#### [Reading passage]

###

Probability distribution is the backbone of uncertainty quantification.
Creating a probability distribution in chaospy
is done by as follows:
import chaospy
normal = chaospy.Normal(mu=2, sigma=2)
normal
Normal(mu=2, sigma=2)
The distribution have a few methods that the user can used, which has names and syntax very similar to that of scipy.stats. Below some of these methods are demonstrated. For a full overview of the distribution methods, see chaospy.Distribution.
For an overview of available distributions, see then take a look at the collection listed in the reference.
The most important property a random variable has, is to create (pseudo-)random samples. This can be created using chaospy.Distribution.sample():
samples = normal.sample(4, seed=1234)
samples
array([0.2553786 , 2.62204779, 1.68653451, 3.58083895])
These can be used to create e.g. histograms:
from matplotlib import pyplot
pyplot.hist(normal.sample(10000, seed=1234), 30)
pyplot.show()
The input can be both be a integer, but also a sequence of integers. For example:
normal.sample([2, 2], seed=1234)
array([[0.2553786 , 2.62204779], [1.68653451, 3.58083895]])
Note that the seed
parameters was passed to ensure reproducability. In
addition to having this flag, all chaospy
distributions respects numpy
's
random seed. So the sample generation can also be done as follows:
import numpy
numpy.random.seed(1234)
normal.sample(4)

###

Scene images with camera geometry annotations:
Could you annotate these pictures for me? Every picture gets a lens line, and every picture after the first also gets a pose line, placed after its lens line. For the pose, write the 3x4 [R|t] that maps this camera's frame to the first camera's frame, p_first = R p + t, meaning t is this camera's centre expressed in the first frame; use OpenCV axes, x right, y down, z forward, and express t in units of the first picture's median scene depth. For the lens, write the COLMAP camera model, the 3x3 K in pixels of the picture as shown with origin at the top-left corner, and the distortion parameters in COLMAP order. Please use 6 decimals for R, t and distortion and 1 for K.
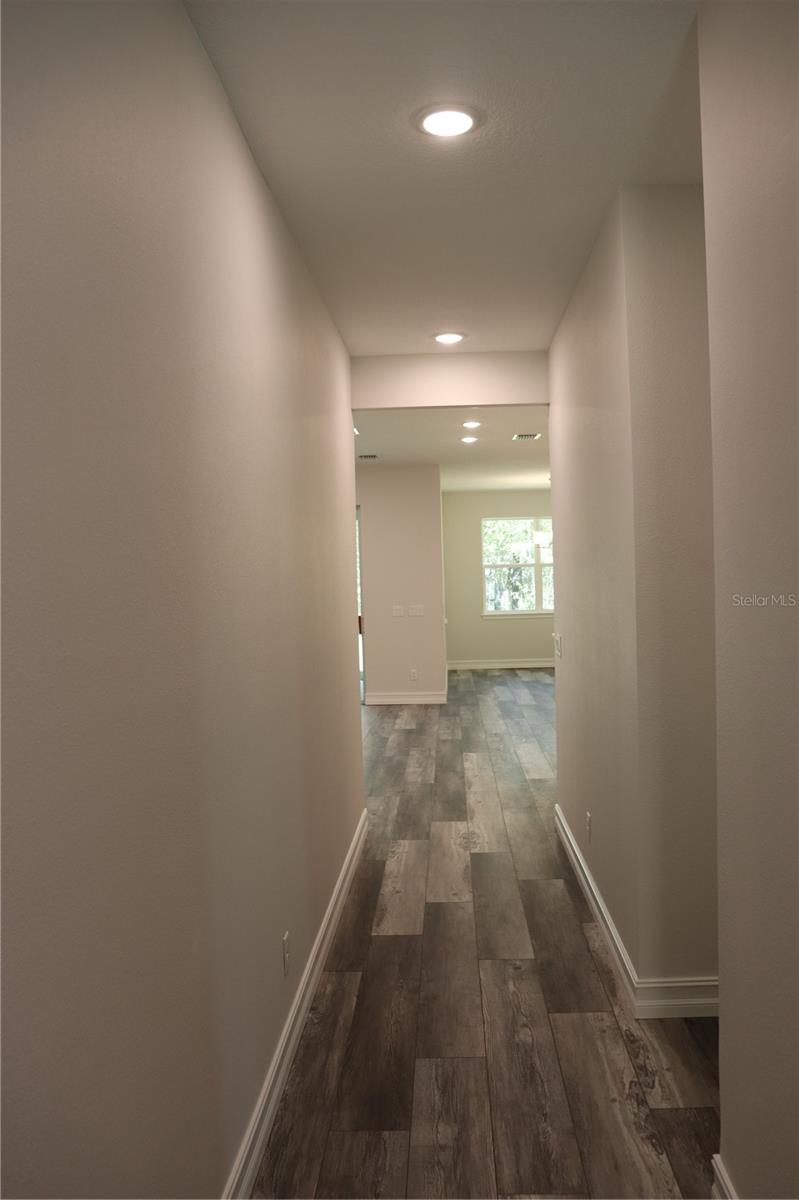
lens RADIAL K [[990.9, 0, 399.5], [0, 990.9, 600.0], [0, 0, 1]] dist [-0.176766, 0.163669]
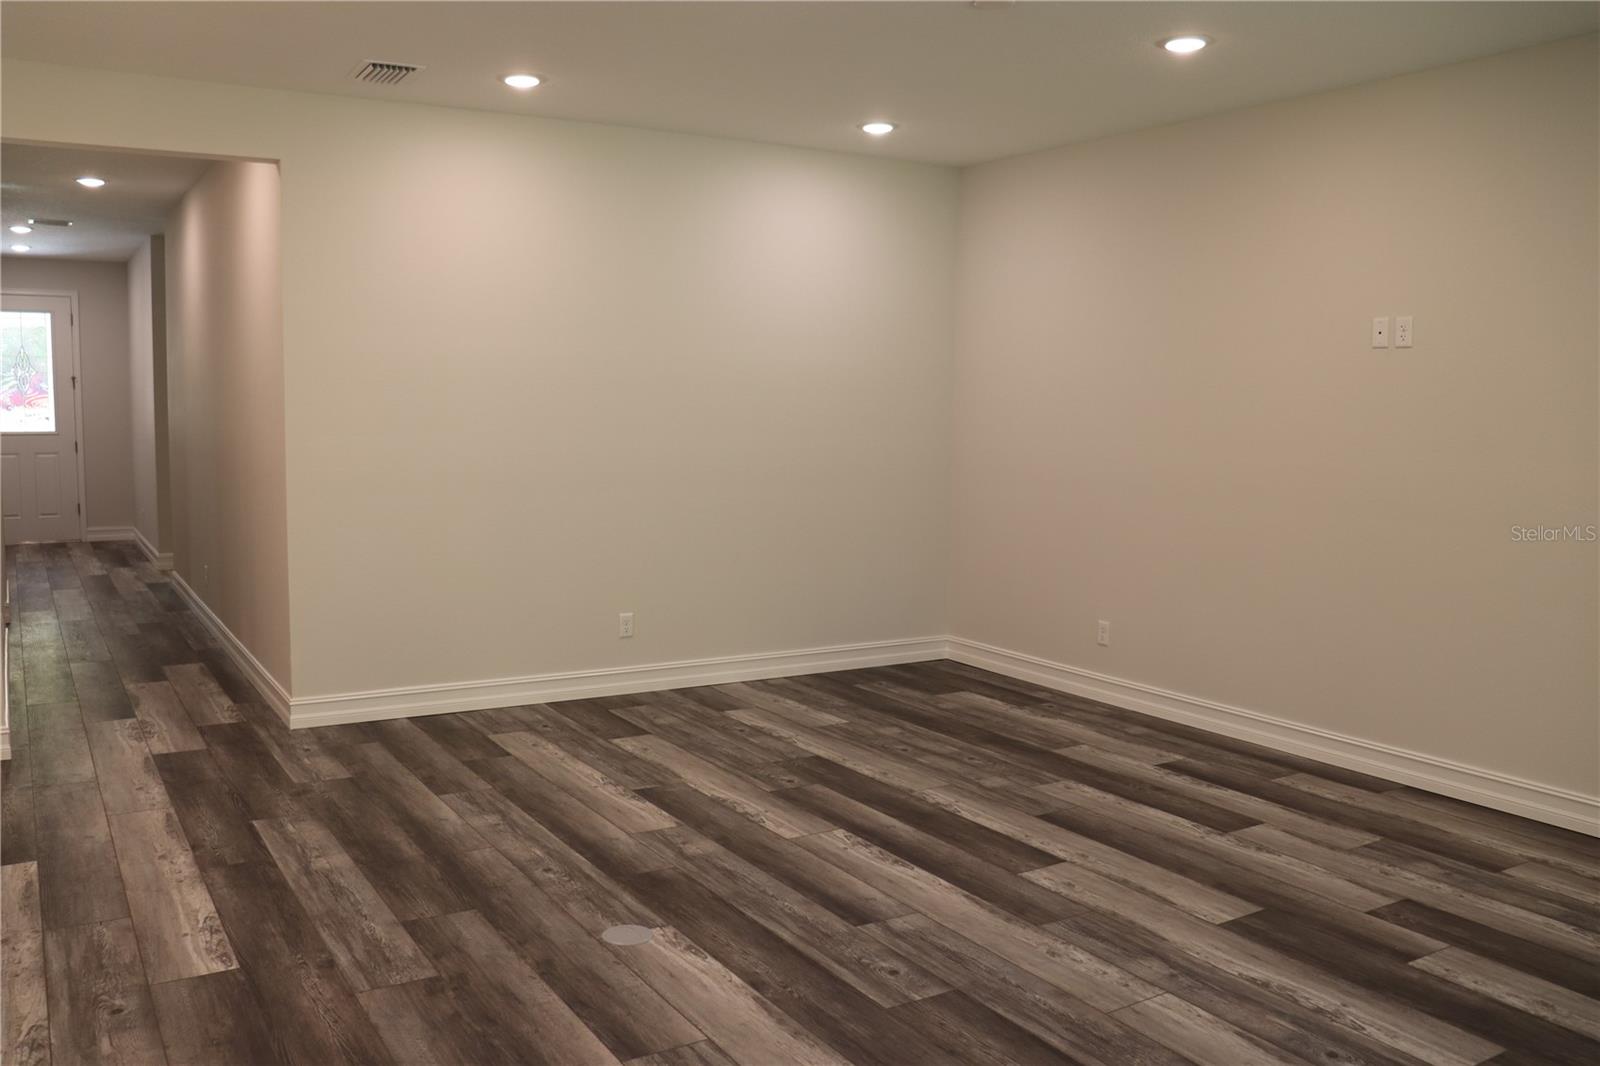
lens RADIAL K [[1321.2, 0, 790.0], [0, 1321.2, 529.1], [0, 0, 1]] dist [-0.176766, 0.163669]
pose [[-0.824303, 0.075768, -0.561056, 0.190289], [-0.001922, 0.990624, 0.136602, -0.049213], [0.566145, 0.113680, -0.816429, 1.982254]]
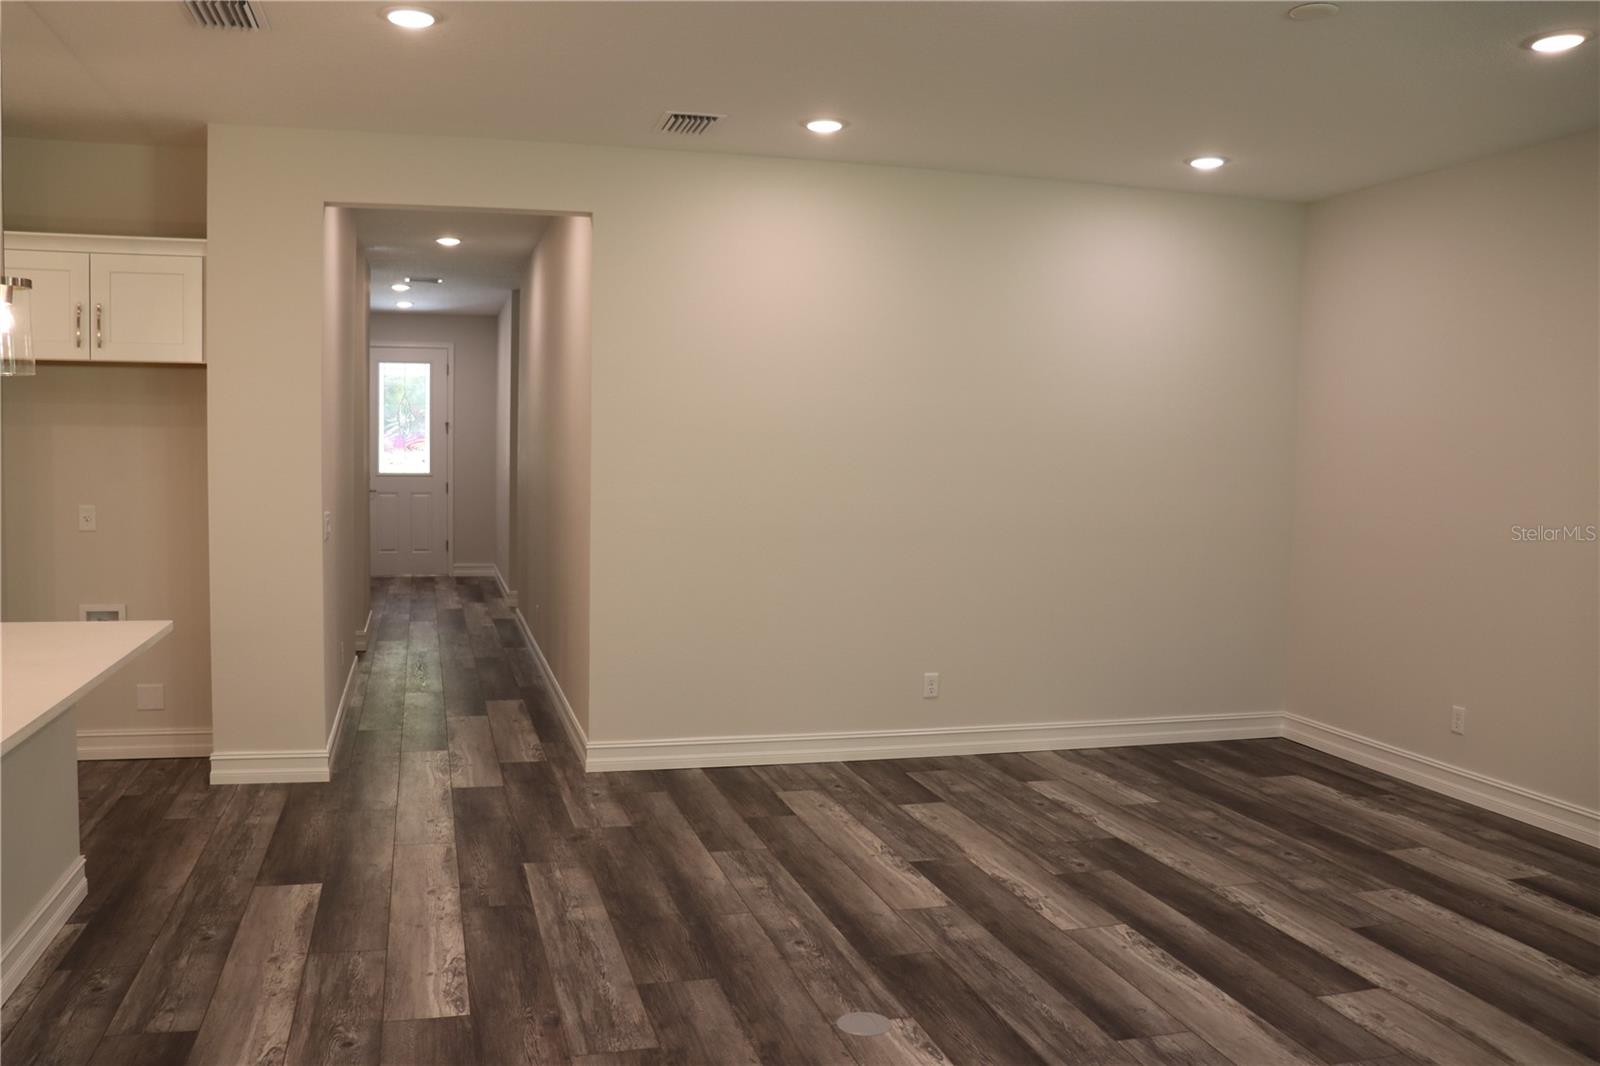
lens RADIAL K [[1321.2, 0, 790.0], [0, 1321.2, 529.1], [0, 0, 1]] dist [-0.176766, 0.163669]
pose [[-0.948947, 0.033313, -0.313671, 0.126894], [0.002345, 0.995125, 0.098594, -0.048747], [0.315426, 0.092825, -0.944399, 1.967406]]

###

#### [Exercise 1]
Output the scene image records as a two-column CSV with the columns "request" and "annotation", one row per request. Put its text and its answer each in a single quoted field with line breaks replaced by spaces, and leave the pictures out.
#### [Exercise 2]
Write what comes next in the chaospy probability distribution tutorial, starting right after its last line.

#### [Expected output 1]
request,annotation
"Could you annotate these pictures for me? Every picture gets a lens line, and every picture after the first also gets a pose line, placed after its lens line. For the pose, write the 3x4 [R|t] that maps this camera's frame to the first camera's frame, p_first = R p + t, meaning t is this camera's centre expressed in the first frame; use OpenCV axes, x right, y down, z forward, and express t in units of the first picture's median scene depth. For the lens, write the COLMAP camera model, the 3x3 K in pixels of the picture as shown with origin at the top-left corner, and the distortion parameters in COLMAP order. Please use 6 decimals for R, t and distortion and 1 for K.","lens RADIAL K [[990.9, 0, 399.5], [0, 990.9, 600.0], [0, 0, 1]] dist [-0.176766, 0.163669] lens RADIAL K [[1321.2, 0, 790.0], [0, 1321.2, 529.1], [0, 0, 1]] dist [-0.176766, 0.163669] pose [[-0.824303, 0.075768, -0.561056, 0.190289], [-0.001922, 0.990624, 0.136602, -0.049213], [0.566145, 0.113680, -0.816429, 1.982254]] lens RADIAL K [[1321.2, 0, 790.0], [0, 1321.2, 529.1], [0, 0, 1]] dist [-0.176766, 0.163669] pose [[-0.948947, 0.033313, -0.313671, 0.126894], [0.002345, 0.995125, 0.098594, -0.048747], [0.315426, 0.092825, -0.944399, 1.967406]]"

#### [Expected output 2]
array([0.2553786 , 2.62204779, 1.68653451, 3.58083895])
The probability density function, is a function whose value at any given sample in the sample space can be interpreted as providing a relative likelihood that the value of the random variable would equal that sample. This method is available through chaospy.Distribution.pdf():
normal.pdf([-2, 0, 2])
array([0.02699548, 0.12098536, 0.19947114])
q_loc = numpy.linspace(-4, 8, 200)
pyplot.plot(q_loc, normal.pdf(q_loc))
pyplot.show()
the cumulative distribution function, defines the probability that a random variables is at most the argument value provided. This method is available through chaospy.Distribution.cdf():
normal.cdf([-2, 0, 2])
array([0.02275013, 0.15865525, 0.5 ])
pyplot.plot(q_loc, normal.cdf(q_loc))
pyplot.show()
The moments of a random variable giving important descriptive information about the variable reduced to single scalars. The raw moments is the building blocks to build these descriptive statistics. The moments are available through chaospy.Distribution.mom():
normal.mom([0, 1, 2])
array([1., 2., 8.])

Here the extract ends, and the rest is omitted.